Rajinder Singh Bedi is considered the second-best Urdu short story writer after Saadat Hasan Manto. Like Manto, his best-known works, too, centre on the unimaginable price paid for the Partition of the Subcontinent in 1947. In ‘Lajwanti’, Bedi raises the problem of silence – the inability of survivors and perpetrators of violence to talk about what happened – a common theme in Partition literature. This story revolves around a couple perfectly in keeping with the typical norms of those times (a husband needs to be rough and uncouth because he must be manly). But when this normal, submissive wife returns after being abducted, what unfolds is the layers and aspects of the plight of women who survived the horrors and trauma of the violence that Partition brought with it.

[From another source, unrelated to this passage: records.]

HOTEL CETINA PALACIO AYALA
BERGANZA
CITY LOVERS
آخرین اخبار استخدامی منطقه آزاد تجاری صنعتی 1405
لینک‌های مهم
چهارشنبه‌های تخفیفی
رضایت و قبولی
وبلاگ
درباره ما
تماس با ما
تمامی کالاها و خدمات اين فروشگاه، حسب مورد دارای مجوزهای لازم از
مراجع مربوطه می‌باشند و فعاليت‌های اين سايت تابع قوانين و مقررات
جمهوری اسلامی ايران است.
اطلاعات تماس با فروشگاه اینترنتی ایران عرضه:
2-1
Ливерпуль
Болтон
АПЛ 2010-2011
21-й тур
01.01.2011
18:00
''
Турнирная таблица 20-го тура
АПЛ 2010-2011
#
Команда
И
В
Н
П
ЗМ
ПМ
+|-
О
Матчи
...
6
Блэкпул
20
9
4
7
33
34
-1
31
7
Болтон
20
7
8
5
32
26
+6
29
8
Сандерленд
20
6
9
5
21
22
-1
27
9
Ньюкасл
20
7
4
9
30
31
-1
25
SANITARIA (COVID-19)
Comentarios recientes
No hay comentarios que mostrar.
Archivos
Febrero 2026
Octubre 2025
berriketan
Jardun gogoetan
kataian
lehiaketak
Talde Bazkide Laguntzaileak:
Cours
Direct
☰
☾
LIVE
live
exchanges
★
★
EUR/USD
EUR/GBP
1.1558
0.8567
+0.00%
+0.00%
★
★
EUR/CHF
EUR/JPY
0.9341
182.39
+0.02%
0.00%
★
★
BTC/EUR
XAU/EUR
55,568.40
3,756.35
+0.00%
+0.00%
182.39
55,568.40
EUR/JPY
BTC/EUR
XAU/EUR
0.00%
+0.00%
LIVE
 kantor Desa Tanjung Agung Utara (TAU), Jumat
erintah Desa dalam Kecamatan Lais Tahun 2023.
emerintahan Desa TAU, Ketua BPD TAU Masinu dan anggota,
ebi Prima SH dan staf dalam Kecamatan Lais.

This anthology of greatest Urdu stories ever told, selected and translated by Muhammed Umar Memon is a presentation of the finest short fiction in Urdu literature. A most inevitable aspect, whether in the form of context, backdrop, or timeline, in modern Urdu fiction is Partition. But without being limited to this prominent aspect, the anthology illustrates many facets of Urdu literary tradition with the choicest tales that etch a lasting impact on the reader.